Del. Kathy Byron, R-Bedford, showed her support for President Donald Trump's call for Congress to address surprise medical bills by attending a White House event on Thursday.
“We are determined to end surprise medical billing,” Trump said.
Surprise billing or "balance billing" is what happens when an insured patient is charged for care that is more expensive than anticipated or not covered by the person's insurance. People may go the hospital in their insurance network, but then discover later that the doctor that provided care wasn't in their network.
“We are going to hold insurance companies and hospitals totally accountable,” said Trump, who was joined by state lawmakers and members of Congress.
Real-life stories of people surprised at receiving a medical bill of thousands and tens of thousands of dollars has helped the issue gain momentum with lawmakers. One man who visited the White House said he was sent a $110,000 bill after being taken to the hospital suffering from a heart attack. His experience was highlighted by Kaiser Health News, which has focused on the issue.
Several states have passed laws or introduced programs to help protect patients from surprise medical bills. It's a rare public policy problem that has bipartisan support among lawmakers.

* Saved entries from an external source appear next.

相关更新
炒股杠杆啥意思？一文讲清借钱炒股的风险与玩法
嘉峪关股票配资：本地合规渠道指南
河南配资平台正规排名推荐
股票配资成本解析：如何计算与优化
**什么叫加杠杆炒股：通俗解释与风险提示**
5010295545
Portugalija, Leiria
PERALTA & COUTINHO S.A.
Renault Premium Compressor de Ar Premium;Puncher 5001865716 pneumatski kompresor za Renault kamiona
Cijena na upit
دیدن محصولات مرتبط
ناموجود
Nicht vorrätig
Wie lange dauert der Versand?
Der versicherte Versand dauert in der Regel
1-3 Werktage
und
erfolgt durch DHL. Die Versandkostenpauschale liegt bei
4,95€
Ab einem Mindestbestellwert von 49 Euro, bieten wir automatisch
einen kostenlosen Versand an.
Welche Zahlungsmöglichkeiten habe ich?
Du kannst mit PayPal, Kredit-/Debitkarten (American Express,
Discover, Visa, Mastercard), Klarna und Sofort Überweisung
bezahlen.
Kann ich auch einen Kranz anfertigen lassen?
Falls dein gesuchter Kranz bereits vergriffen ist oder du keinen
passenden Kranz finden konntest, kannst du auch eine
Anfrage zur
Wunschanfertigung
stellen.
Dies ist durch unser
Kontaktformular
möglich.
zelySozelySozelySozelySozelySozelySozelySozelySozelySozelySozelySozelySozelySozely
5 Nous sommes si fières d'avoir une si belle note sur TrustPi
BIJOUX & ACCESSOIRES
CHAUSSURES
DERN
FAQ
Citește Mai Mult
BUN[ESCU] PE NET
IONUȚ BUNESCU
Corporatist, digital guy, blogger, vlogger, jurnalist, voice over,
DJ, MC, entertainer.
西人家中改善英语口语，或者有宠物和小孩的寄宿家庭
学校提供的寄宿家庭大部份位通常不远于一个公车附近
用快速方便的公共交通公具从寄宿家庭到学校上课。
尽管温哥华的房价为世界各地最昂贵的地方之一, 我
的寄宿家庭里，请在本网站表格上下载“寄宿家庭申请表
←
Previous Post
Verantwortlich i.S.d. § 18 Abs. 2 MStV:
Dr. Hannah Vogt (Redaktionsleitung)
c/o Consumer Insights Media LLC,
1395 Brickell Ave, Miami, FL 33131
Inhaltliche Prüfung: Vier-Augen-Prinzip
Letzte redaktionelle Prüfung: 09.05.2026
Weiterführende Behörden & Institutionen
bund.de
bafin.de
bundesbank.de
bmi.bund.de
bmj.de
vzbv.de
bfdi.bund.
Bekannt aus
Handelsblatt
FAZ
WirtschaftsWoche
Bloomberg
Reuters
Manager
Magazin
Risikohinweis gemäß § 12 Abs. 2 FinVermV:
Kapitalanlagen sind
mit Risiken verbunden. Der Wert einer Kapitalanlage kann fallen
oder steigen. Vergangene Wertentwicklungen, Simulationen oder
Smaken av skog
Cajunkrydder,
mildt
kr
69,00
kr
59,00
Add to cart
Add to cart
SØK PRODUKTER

Health insurers, hospitals and doctors have disagreed on the best solution. It comes down to money and a disagreement between providers and insurers over how much treatment is worth. Insurers pay what they assess to be fair, and then providers bill the patients, which can leave them with massive bills.
Byron sponsored one of several bills this past legislative session aiming to end the practice of balance billing. None of them passed both the state House and Senate.
Byron has stressed patients shouldn't have to be great negotiators to avoid being hit by costly charges. She said she's talked to people and heard about the damage balance bills have inflicted on their budgets and credit reports.
“If we’re going to come down and not do something for the patient, then we have failed," Byron told the House Commerce and Labor Committee in January, which later did not advance her bill . "And we have said time and time again they are the ones who matter and need to be protected.”